Textausschnitt:
========
In Arcands „Liebe und andere Grausamkeiten“ kriegt man, was man sieht; hineingeheimnist wird nicht. Sogar der Serial Killer, vom „Spiegel“ nun gerade erst als letzter Schrei entdeckt, ist zur schmückenden Petitesse reduziert  ■ Von Detlef Kuhlbrodt

Ein junges Mädchen hastet durch eine menschenleere Vorstadt aus Brücken, Tunnel, Beton und Kunstlicht. Ängstlich geht sie auf eine Ecke zu. Die Schultasche betont ihre Angreifbarkeit. Im Verborgenen lauert der Mörder. Ein schwarzer Handschuh greift ihr an die Kehle. Vom mörderischen Gelingen erfährt der Zuschauer erst aus dem Fernseher.
========
Datensätze zu Layoutbereichen
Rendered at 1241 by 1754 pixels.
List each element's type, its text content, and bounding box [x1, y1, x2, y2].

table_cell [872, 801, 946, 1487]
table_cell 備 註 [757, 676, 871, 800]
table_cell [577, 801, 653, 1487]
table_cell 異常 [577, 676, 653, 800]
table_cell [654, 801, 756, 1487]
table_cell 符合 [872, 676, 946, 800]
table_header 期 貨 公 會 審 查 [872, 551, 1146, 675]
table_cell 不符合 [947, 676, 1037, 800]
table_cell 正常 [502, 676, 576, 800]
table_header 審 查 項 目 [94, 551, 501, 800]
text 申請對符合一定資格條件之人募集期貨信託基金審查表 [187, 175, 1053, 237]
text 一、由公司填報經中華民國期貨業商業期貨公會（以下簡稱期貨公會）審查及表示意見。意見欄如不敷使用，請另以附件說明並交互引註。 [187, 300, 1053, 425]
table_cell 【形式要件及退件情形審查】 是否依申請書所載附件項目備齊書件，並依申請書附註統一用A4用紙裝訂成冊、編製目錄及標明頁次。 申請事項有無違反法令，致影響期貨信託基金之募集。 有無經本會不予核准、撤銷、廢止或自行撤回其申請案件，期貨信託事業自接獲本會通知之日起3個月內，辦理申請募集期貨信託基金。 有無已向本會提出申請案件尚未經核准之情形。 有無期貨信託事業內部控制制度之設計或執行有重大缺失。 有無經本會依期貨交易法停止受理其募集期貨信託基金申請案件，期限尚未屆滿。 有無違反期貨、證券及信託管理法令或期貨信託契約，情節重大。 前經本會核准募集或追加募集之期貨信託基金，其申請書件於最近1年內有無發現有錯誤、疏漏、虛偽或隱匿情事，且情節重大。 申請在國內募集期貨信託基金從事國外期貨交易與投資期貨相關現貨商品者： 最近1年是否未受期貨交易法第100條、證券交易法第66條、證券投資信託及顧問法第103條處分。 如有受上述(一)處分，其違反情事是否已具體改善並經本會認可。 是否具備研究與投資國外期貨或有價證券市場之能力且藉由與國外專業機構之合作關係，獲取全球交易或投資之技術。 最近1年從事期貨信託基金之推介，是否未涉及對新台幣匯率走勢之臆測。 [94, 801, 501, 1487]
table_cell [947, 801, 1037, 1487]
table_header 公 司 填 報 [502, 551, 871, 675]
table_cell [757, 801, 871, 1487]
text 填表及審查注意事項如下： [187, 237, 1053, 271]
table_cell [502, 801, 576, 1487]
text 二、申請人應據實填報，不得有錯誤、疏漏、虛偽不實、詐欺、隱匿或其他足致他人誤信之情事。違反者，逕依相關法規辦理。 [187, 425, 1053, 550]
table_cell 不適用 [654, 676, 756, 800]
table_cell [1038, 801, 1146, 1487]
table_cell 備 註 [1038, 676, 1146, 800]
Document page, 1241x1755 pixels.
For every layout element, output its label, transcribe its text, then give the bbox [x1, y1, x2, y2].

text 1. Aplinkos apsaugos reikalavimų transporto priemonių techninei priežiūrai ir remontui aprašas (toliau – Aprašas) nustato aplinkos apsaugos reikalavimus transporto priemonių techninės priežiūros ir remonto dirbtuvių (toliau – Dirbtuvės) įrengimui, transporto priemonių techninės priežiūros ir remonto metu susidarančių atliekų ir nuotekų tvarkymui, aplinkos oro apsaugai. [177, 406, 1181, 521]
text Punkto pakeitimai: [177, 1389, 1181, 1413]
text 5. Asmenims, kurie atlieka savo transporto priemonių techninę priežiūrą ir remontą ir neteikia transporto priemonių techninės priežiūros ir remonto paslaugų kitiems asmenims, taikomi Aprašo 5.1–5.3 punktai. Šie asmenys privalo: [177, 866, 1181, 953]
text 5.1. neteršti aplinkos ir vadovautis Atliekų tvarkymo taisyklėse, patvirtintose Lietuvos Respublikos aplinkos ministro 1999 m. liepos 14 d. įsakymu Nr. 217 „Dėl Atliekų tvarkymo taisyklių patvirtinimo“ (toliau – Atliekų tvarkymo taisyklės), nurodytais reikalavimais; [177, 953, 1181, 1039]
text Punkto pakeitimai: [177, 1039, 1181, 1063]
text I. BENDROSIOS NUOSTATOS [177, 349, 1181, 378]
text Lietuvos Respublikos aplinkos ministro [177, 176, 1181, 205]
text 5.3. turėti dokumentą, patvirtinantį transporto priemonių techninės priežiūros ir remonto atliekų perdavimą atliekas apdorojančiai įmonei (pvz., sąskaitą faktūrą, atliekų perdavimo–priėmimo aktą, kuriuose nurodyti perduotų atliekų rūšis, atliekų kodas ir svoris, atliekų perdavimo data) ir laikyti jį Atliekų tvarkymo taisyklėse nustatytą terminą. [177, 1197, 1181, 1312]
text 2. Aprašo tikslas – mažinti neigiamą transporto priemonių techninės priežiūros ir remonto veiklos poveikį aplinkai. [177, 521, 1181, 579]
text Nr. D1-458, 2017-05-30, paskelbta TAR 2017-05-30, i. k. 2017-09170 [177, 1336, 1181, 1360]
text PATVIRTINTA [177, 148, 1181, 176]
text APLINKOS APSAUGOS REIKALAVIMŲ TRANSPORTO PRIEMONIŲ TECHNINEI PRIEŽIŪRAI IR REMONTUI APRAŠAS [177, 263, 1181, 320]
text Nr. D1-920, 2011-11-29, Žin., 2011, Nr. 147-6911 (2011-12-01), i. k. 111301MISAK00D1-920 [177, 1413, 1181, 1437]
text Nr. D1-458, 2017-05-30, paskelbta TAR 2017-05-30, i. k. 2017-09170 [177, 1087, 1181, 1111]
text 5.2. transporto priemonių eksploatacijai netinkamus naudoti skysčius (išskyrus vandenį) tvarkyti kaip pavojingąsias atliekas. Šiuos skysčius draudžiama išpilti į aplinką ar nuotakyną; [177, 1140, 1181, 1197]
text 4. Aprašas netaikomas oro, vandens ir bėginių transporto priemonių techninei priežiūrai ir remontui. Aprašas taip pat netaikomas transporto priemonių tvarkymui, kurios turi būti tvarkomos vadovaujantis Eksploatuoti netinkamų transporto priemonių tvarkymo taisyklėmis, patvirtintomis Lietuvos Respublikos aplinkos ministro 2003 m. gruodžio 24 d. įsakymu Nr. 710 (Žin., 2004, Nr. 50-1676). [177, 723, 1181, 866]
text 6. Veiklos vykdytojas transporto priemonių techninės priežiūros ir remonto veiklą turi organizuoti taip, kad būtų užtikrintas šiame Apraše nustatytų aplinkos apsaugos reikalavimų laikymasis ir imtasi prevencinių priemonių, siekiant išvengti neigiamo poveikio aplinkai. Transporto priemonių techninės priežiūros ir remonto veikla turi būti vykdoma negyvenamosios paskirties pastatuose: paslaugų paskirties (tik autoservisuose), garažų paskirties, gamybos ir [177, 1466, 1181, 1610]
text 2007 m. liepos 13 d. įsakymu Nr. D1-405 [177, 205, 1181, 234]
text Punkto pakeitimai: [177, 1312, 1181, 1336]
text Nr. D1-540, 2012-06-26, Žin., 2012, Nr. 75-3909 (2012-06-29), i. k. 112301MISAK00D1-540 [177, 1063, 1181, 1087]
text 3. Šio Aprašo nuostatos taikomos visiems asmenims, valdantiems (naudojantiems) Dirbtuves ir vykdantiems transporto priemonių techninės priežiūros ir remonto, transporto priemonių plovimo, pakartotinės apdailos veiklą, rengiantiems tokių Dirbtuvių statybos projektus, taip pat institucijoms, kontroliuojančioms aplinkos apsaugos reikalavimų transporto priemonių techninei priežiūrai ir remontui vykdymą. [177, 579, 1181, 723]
========
Was zu tun ist:
1 - Extrahiere aus der Filmbesprechung die Passage zwischen „In Arcands „Liebe“ und „aus dem Fernseher.“, beide eingeschlossen, ohne jede Änderung.
2 - Setze die Zeilen vom Anfang der Datensätze bis einschließlich der Zeile mit „List each element's“ in eine JSON-Liste von Zeichenketten, eine Zeichenkette pro Zeile und ohne Leerzeilen.

Antworten:
1 -
In Arcands „Liebe und andere Grausamkeiten“ kriegt man, was man sieht; hineingeheimnist wird nicht. Sogar der Serial Killer, vom „Spiegel“ nun gerade erst als letzter Schrei entdeckt, ist zur schmückenden Petitesse reduziert  ■ Von Detlef Kuhlbrodt

Ein junges Mädchen hastet durch eine menschenleere Vorstadt aus Brücken, Tunnel, Beton und Kunstlicht. Ängstlich geht sie auf eine Ecke zu. Die Schultasche betont ihre Angreifbarkeit. Im Verborgenen lauert der Mörder. Ein schwarzer Handschuh greift ihr an die Kehle. Vom mörderischen Gelingen erfährt der Zuschauer erst aus dem Fernseher.

2 -
[
  "Rendered at 1241 by 1754 pixels.",
  "List each element's type, its text content, and bounding box [x1, y1, x2, y2]."
]